What is expected ::
Each line below must be transcribed exactly, and no picture may appear in the transcription.

Data supplied below:

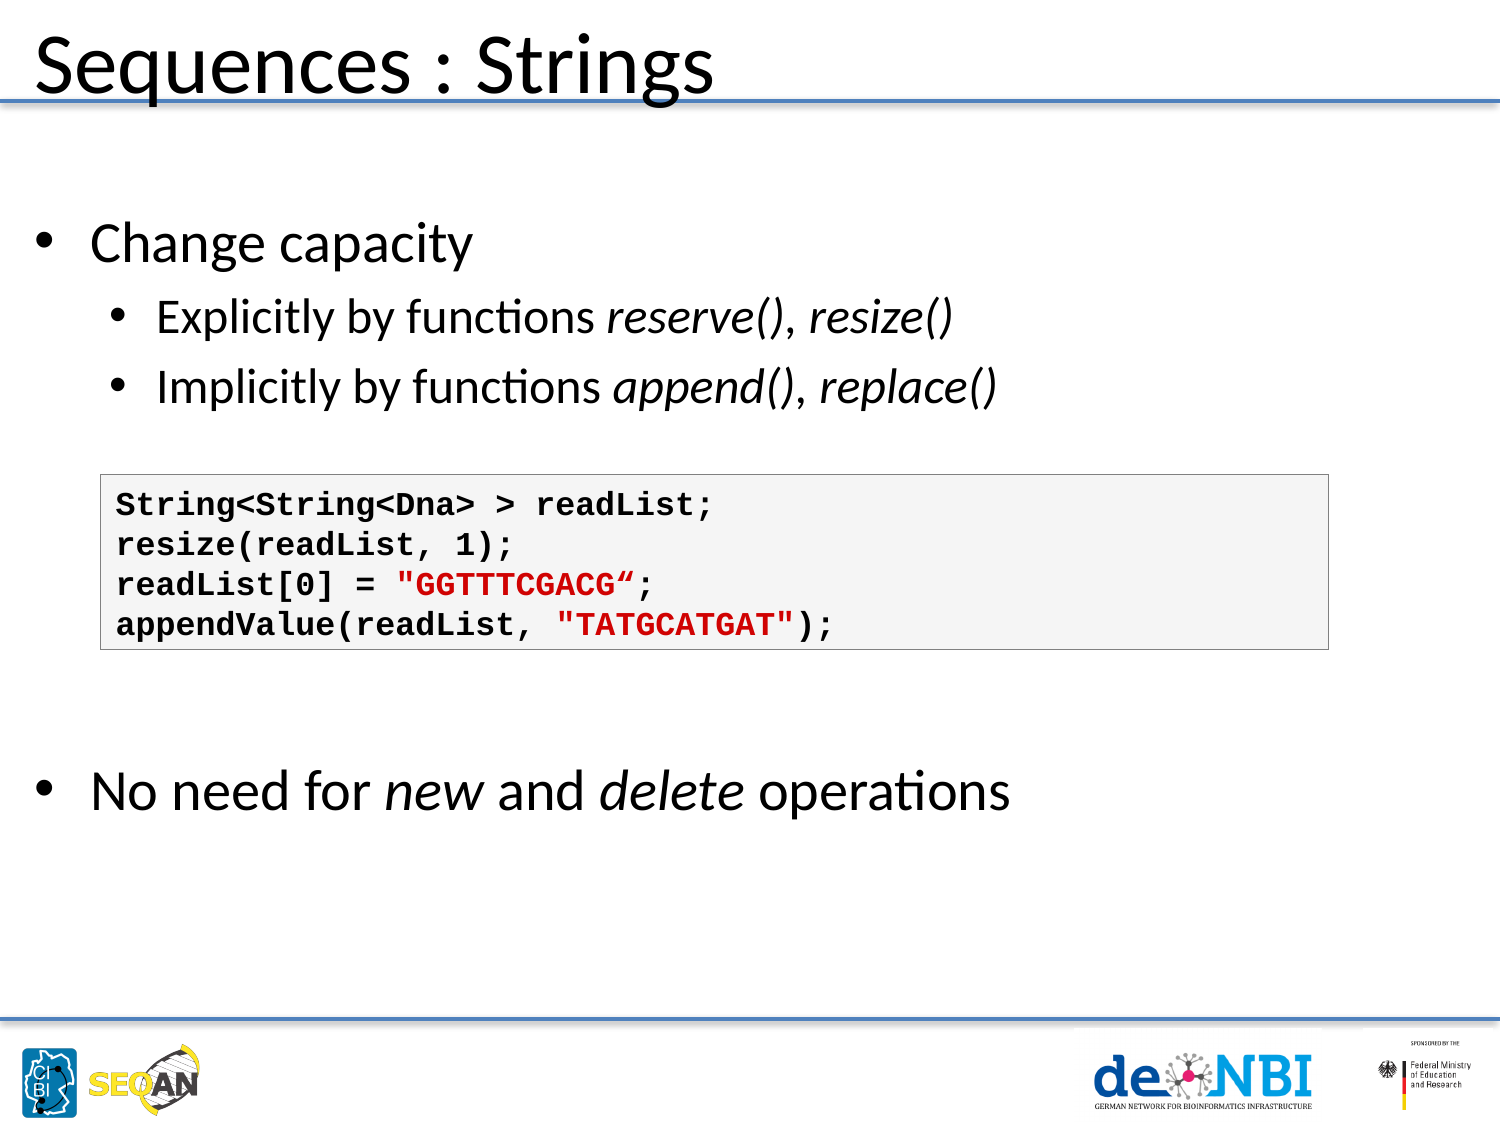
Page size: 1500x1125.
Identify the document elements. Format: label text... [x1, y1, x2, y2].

text_box Sequences : Strings [19, 0, 1370, 119]
picture [75, 1042, 202, 1121]
picture [33, 1108, 44, 1113]
text_box Change capacity Explicitly by functions reserve(), resize() Implicitly by functions append(), replace() No need for new and delete operations [19, 196, 1370, 862]
picture [40, 1051, 48, 1059]
picture [31, 1060, 40, 1071]
picture [1074, 1028, 1322, 1122]
text_box String<String<Dna> > readList; resize(readList, 1); readList[0] = "GGTTTCGACG“; appendValue(readList, "TATGCATGAT"); [100, 474, 1329, 650]
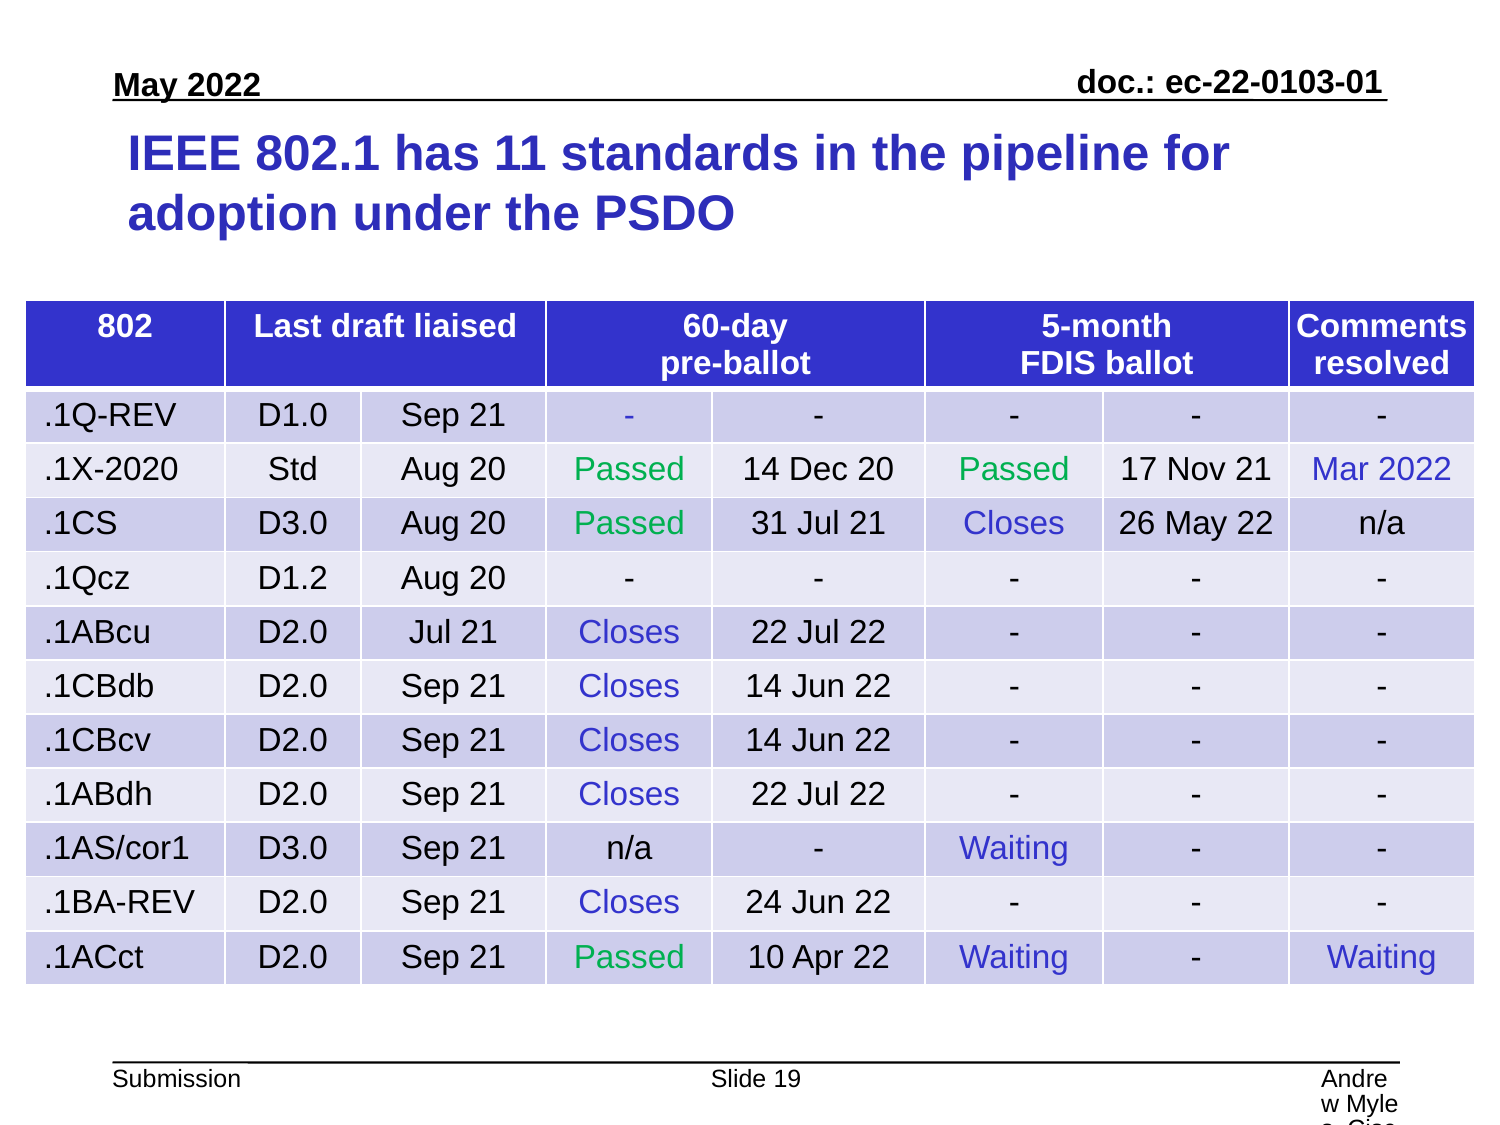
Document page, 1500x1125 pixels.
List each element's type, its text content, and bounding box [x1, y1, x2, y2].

table_cell .1CS [26, 498, 224, 551]
table_cell - [1290, 823, 1474, 876]
table_cell Waiting [1290, 932, 1474, 984]
table_cell Closes [547, 877, 711, 930]
table_cell Aug 20 [362, 498, 545, 551]
table_cell - [1104, 769, 1288, 821]
table_cell 22 Jul 22 [713, 607, 924, 659]
table_cell Sep 21 [362, 932, 545, 984]
table_cell - [1290, 877, 1474, 930]
table_cell Std [226, 444, 360, 497]
table_cell Passed [926, 444, 1102, 497]
table_cell Waiting [926, 932, 1102, 984]
table_header 60-day pre-ballot [547, 301, 924, 386]
table_cell 14 Jun 22 [713, 661, 924, 713]
table_cell - [1290, 552, 1474, 605]
table_cell - [926, 769, 1102, 821]
table_cell - [1290, 769, 1474, 821]
table_cell 14 Jun 22 [713, 715, 924, 767]
table_cell - [547, 392, 711, 442]
table_cell - [1104, 932, 1288, 984]
table_cell D2.0 [226, 607, 360, 659]
table_cell - [1104, 823, 1288, 876]
table_cell D1.2 [226, 552, 360, 605]
table_cell Mar 2022 [1290, 444, 1474, 497]
table_cell - [926, 661, 1102, 713]
table_cell .1ACct [26, 932, 224, 984]
table_header 802 [26, 301, 224, 386]
table_header Comments resolved [1290, 301, 1474, 386]
table_cell - [1104, 661, 1288, 713]
table_cell - [1104, 877, 1288, 930]
table_cell - [1104, 607, 1288, 659]
table_cell .1ABdh [26, 769, 224, 821]
table_cell .1Q-REV [26, 392, 224, 442]
table_cell - [926, 715, 1102, 767]
table_cell 17 Nov 21 [1104, 444, 1288, 497]
table_cell Aug 20 [362, 444, 545, 497]
table_cell .1Qcz [26, 552, 224, 605]
table_cell 31 Jul 21 [713, 498, 924, 551]
table_cell - [1104, 715, 1288, 767]
table_cell 24 Jun 22 [713, 877, 924, 930]
table_cell - [1104, 552, 1288, 605]
table_cell 10 Apr 22 [713, 932, 924, 984]
table_cell D2.0 [226, 769, 360, 821]
table_cell .1CBcv [26, 715, 224, 767]
table_cell - [713, 392, 924, 442]
table_cell Aug 20 [362, 552, 545, 605]
table_cell Jul 21 [362, 607, 545, 659]
table_cell Passed [547, 932, 711, 984]
table_cell Sep 21 [362, 823, 545, 876]
table_cell D2.0 [226, 932, 360, 984]
table_cell - [713, 552, 924, 605]
table_cell .1ABcu [26, 607, 224, 659]
table_cell - [713, 823, 924, 876]
table_cell Sep 21 [362, 392, 545, 442]
table_cell D2.0 [226, 877, 360, 930]
table_header 5-month FDIS ballot [926, 301, 1288, 386]
table_cell Closes [547, 661, 711, 713]
table_cell Sep 21 [362, 715, 545, 767]
table_cell - [1290, 715, 1474, 767]
table_cell .1BA-REV [26, 877, 224, 930]
slide_number Slide 19 [709, 1061, 803, 1093]
table_cell - [926, 552, 1102, 605]
table_cell .1X-2020 [26, 444, 224, 497]
table_cell D2.0 [226, 715, 360, 767]
table_cell D3.0 [226, 823, 360, 876]
table_cell 14 Dec 20 [713, 444, 924, 497]
table_cell Sep 21 [362, 769, 545, 821]
table_cell Passed [547, 498, 711, 551]
table_cell .1CBdb [26, 661, 224, 713]
table_cell Closes [547, 607, 711, 659]
table_cell Closes [547, 715, 711, 767]
footer Andrew Myles, Cisco [1320, 1061, 1402, 1093]
table_cell 26 May 22 [1104, 498, 1288, 551]
table_cell - [1290, 661, 1474, 713]
table_cell .1AS/cor1 [26, 823, 224, 876]
table_cell n/a [1290, 498, 1474, 551]
table_cell Closes [926, 498, 1102, 551]
table_cell Sep 21 [362, 877, 545, 930]
table_cell Passed [547, 444, 711, 497]
table_cell - [926, 607, 1102, 659]
title IEEE 802.1 has 11 standards in the pipeline for adoption under the PSDO [112, 112, 1388, 288]
table_cell - [1290, 607, 1474, 659]
table_cell Sep 21 [362, 661, 545, 713]
table_cell Closes [547, 769, 711, 821]
table_header Last draft liaised [226, 301, 545, 386]
table_cell - [1290, 392, 1474, 442]
table_cell - [926, 392, 1102, 442]
table_cell D3.0 [226, 498, 360, 551]
table_cell - [547, 552, 711, 605]
table_cell D2.0 [226, 661, 360, 713]
table_cell Waiting [926, 823, 1102, 876]
table_cell D1.0 [226, 392, 360, 442]
table_cell n/a [547, 823, 711, 876]
table_cell - [1104, 392, 1288, 442]
table_cell - [926, 877, 1102, 930]
table_cell 22 Jul 22 [713, 769, 924, 821]
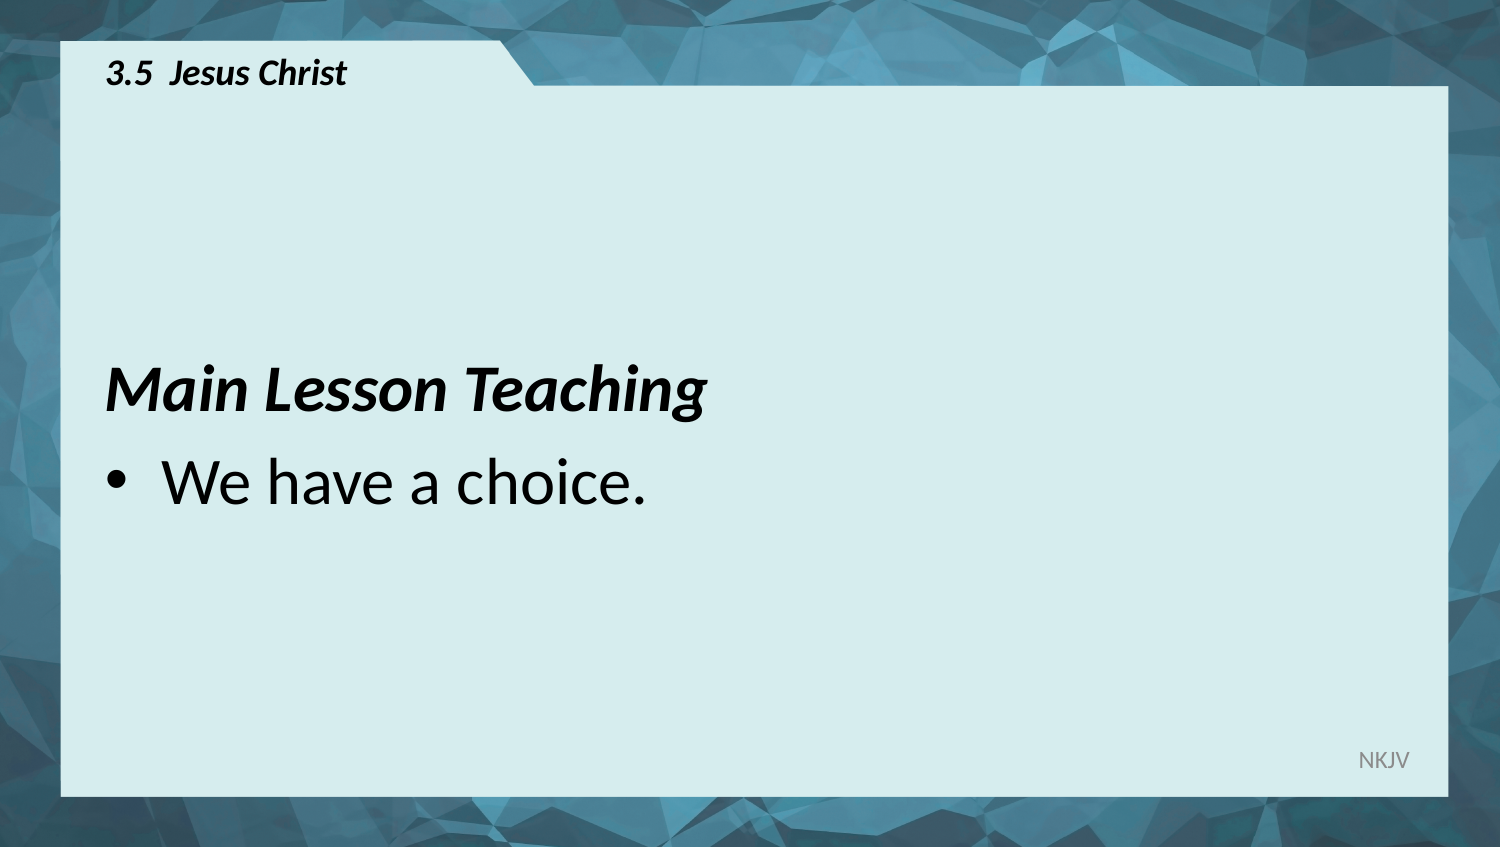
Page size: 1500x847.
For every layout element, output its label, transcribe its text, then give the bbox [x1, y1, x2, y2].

list Main Lesson Teaching We have a choice. [89, 141, 1403, 722]
title 3.5 Jesus Christ [89, 33, 1420, 108]
picture [0, 0, 1500, 847]
footer NKJV [950, 736, 1425, 782]
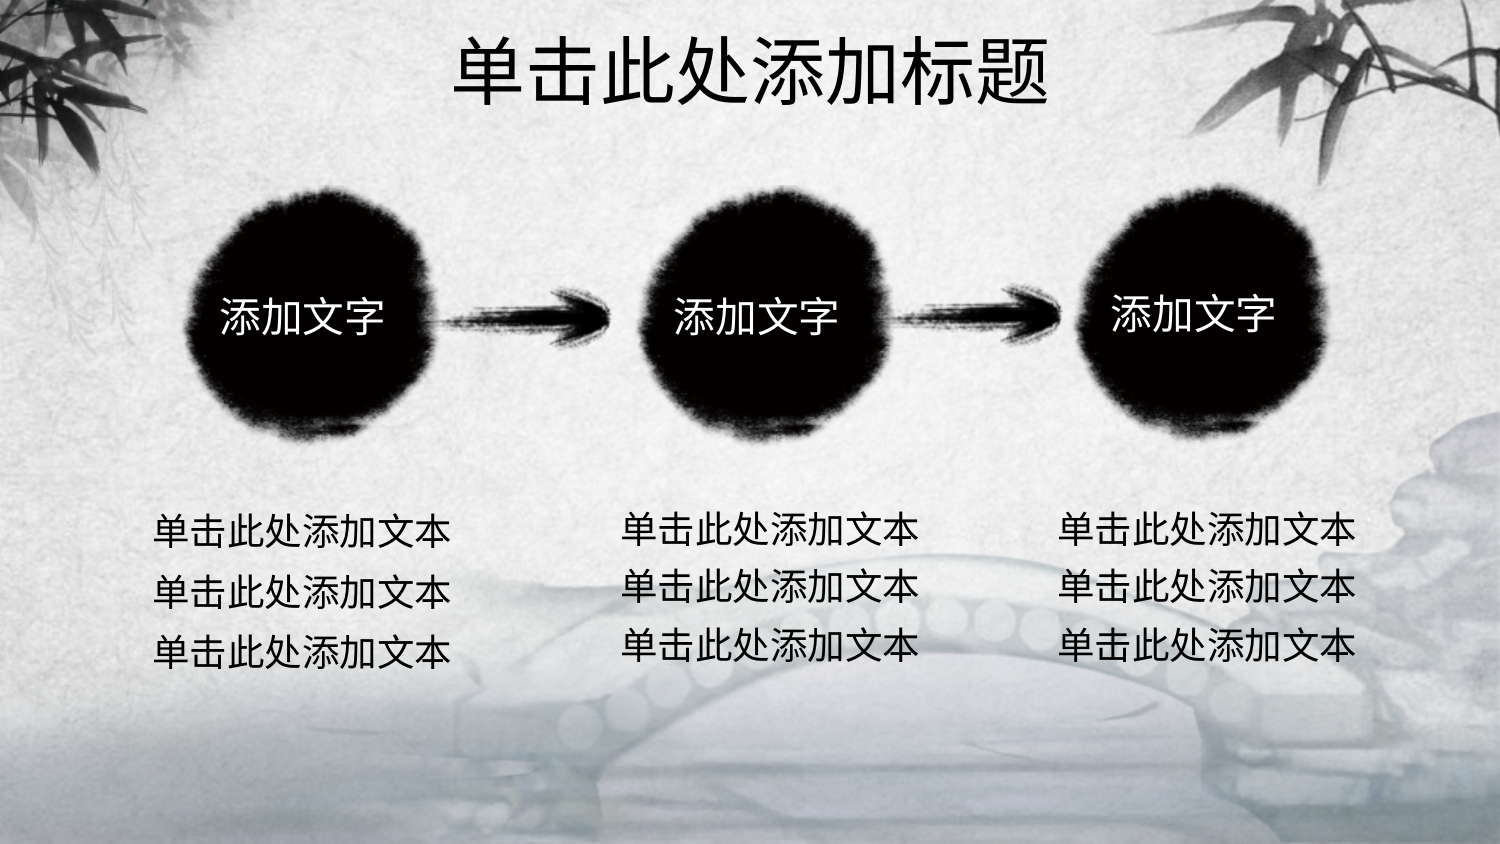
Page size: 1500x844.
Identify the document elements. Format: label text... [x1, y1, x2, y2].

text_box 单击此处添加文本 [137, 562, 270, 621]
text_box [631, 185, 910, 472]
picture [0, 0, 1500, 844]
text_box 单击此处添加文本 [137, 621, 270, 681]
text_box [177, 185, 455, 472]
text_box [1068, 182, 1347, 469]
title 单击此处添加标题 [75, 33, 1425, 106]
text_box 单击此处添加文本 [137, 500, 270, 561]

End of Data supplied.

Task result ::
Page size: 1500x1125.
Identify the document elements. Format: label text... [x1, y1, x2, y2].

text_box Sequences : Strings [19, 0, 1370, 119]
picture [75, 1042, 202, 1121]
picture [33, 1108, 44, 1113]
text_box Change capacity Explicitly by functions reserve(), resize() Implicitly by functions append(), replace() No need for new and delete operations [19, 196, 1370, 862]
picture [40, 1051, 48, 1059]
picture [31, 1060, 40, 1071]
picture [1074, 1028, 1322, 1122]
text_box String<String<Dna> > readList; resize(readList, 1); readList[0] = "GGTTTCGACG“; appendValue(readList, "TATGCATGAT"); [100, 474, 1329, 650]
Document page, 1500x1125 pixels.
List each element's type, its text content, and bounding box [x1, y1, x2, y2].

table_cell .1CS [26, 498, 224, 551]
table_cell - [1290, 823, 1474, 876]
table_cell Waiting [1290, 932, 1474, 984]
table_cell Closes [547, 877, 711, 930]
table_cell Aug 20 [362, 498, 545, 551]
table_cell - [1104, 769, 1288, 821]
table_cell 22 Jul 22 [713, 607, 924, 659]
table_cell Sep 21 [362, 932, 545, 984]
table_cell - [1290, 877, 1474, 930]
table_cell Std [226, 444, 360, 497]
table_cell Passed [926, 444, 1102, 497]
table_cell Waiting [926, 932, 1102, 984]
table_header 60-day pre-ballot [547, 301, 924, 386]
table_cell 14 Jun 22 [713, 661, 924, 713]
table_cell - [1290, 552, 1474, 605]
table_cell - [926, 769, 1102, 821]
table_cell - [1290, 769, 1474, 821]
table_cell 14 Jun 22 [713, 715, 924, 767]
table_cell - [547, 392, 711, 442]
table_cell - [1104, 932, 1288, 984]
table_cell D2.0 [226, 607, 360, 659]
table_cell - [1104, 823, 1288, 876]
table_cell D1.2 [226, 552, 360, 605]
table_cell Mar 2022 [1290, 444, 1474, 497]
table_cell - [926, 661, 1102, 713]
table_cell .1ACct [26, 932, 224, 984]
table_header 802 [26, 301, 224, 386]
table_header Comments resolved [1290, 301, 1474, 386]
table_cell - [1104, 661, 1288, 713]
table_cell - [1104, 877, 1288, 930]
table_cell - [1104, 607, 1288, 659]
table_cell .1ABdh [26, 769, 224, 821]
table_cell .1Q-REV [26, 392, 224, 442]
table_cell - [926, 715, 1102, 767]
table_cell 17 Nov 21 [1104, 444, 1288, 497]
table_cell Aug 20 [362, 444, 545, 497]
table_cell .1Qcz [26, 552, 224, 605]
table_cell 31 Jul 21 [713, 498, 924, 551]
table_cell - [1104, 715, 1288, 767]
table_cell 24 Jun 22 [713, 877, 924, 930]
table_cell - [1104, 552, 1288, 605]
table_cell 10 Apr 22 [713, 932, 924, 984]
table_cell D2.0 [226, 769, 360, 821]
table_cell .1CBcv [26, 715, 224, 767]
table_cell - [713, 392, 924, 442]
table_cell Aug 20 [362, 552, 545, 605]
table_cell Jul 21 [362, 607, 545, 659]
table_cell Passed [547, 932, 711, 984]
table_cell Sep 21 [362, 823, 545, 876]
table_cell D2.0 [226, 932, 360, 984]
table_cell - [713, 552, 924, 605]
table_cell .1ABcu [26, 607, 224, 659]
table_cell - [713, 823, 924, 876]
table_cell Sep 21 [362, 392, 545, 442]
table_cell D2.0 [226, 877, 360, 930]
table_header 5-month FDIS ballot [926, 301, 1288, 386]
table_cell Closes [547, 661, 711, 713]
table_cell Sep 21 [362, 715, 545, 767]
table_cell - [1290, 715, 1474, 767]
table_cell .1BA-REV [26, 877, 224, 930]
slide_number Slide 19 [709, 1061, 803, 1093]
table_cell - [926, 552, 1102, 605]
table_cell .1X-2020 [26, 444, 224, 497]
table_cell D2.0 [226, 715, 360, 767]
table_cell D3.0 [226, 823, 360, 876]
table_cell 14 Dec 20 [713, 444, 924, 497]
table_cell Sep 21 [362, 769, 545, 821]
table_cell Passed [547, 498, 711, 551]
table_cell .1CBdb [26, 661, 224, 713]
table_cell Closes [547, 607, 711, 659]
table_cell Closes [547, 715, 711, 767]
footer Andrew Myles, Cisco [1320, 1061, 1402, 1093]
table_cell 26 May 22 [1104, 498, 1288, 551]
table_cell - [1290, 661, 1474, 713]
table_cell .1AS/cor1 [26, 823, 224, 876]
table_cell n/a [1290, 498, 1474, 551]
table_cell Closes [926, 498, 1102, 551]
table_cell Sep 21 [362, 877, 545, 930]
table_cell Passed [547, 444, 711, 497]
table_cell - [926, 607, 1102, 659]
title IEEE 802.1 has 11 standards in the pipeline for adoption under the PSDO [112, 112, 1388, 288]
table_cell - [1290, 607, 1474, 659]
table_cell Sep 21 [362, 661, 545, 713]
table_cell Closes [547, 769, 711, 821]
table_header Last draft liaised [226, 301, 545, 386]
table_cell - [1290, 392, 1474, 442]
table_cell - [926, 392, 1102, 442]
table_cell D3.0 [226, 498, 360, 551]
table_cell - [547, 552, 711, 605]
table_cell D2.0 [226, 661, 360, 713]
table_cell Waiting [926, 823, 1102, 876]
table_cell D1.0 [226, 392, 360, 442]
table_cell n/a [547, 823, 711, 876]
table_cell - [1104, 392, 1288, 442]
table_cell - [926, 877, 1102, 930]
table_cell 22 Jul 22 [713, 769, 924, 821]
Page size: 1500x847.
For every layout element, output its label, transcribe its text, then give the bbox [x1, y1, x2, y2].

list Main Lesson Teaching We have a choice. [89, 141, 1403, 722]
title 3.5 Jesus Christ [89, 33, 1420, 108]
picture [0, 0, 1500, 847]
footer NKJV [950, 736, 1425, 782]
Page size: 1500x844.
Identify the document elements. Format: label text... [x1, y1, x2, y2].

text_box 单击此处添加文本 [137, 562, 270, 621]
text_box [631, 185, 910, 472]
picture [0, 0, 1500, 844]
text_box 单击此处添加文本 [137, 621, 270, 681]
text_box [177, 185, 455, 472]
text_box [1068, 182, 1347, 469]
title 单击此处添加标题 [75, 33, 1425, 106]
text_box 单击此处添加文本 [137, 500, 270, 561]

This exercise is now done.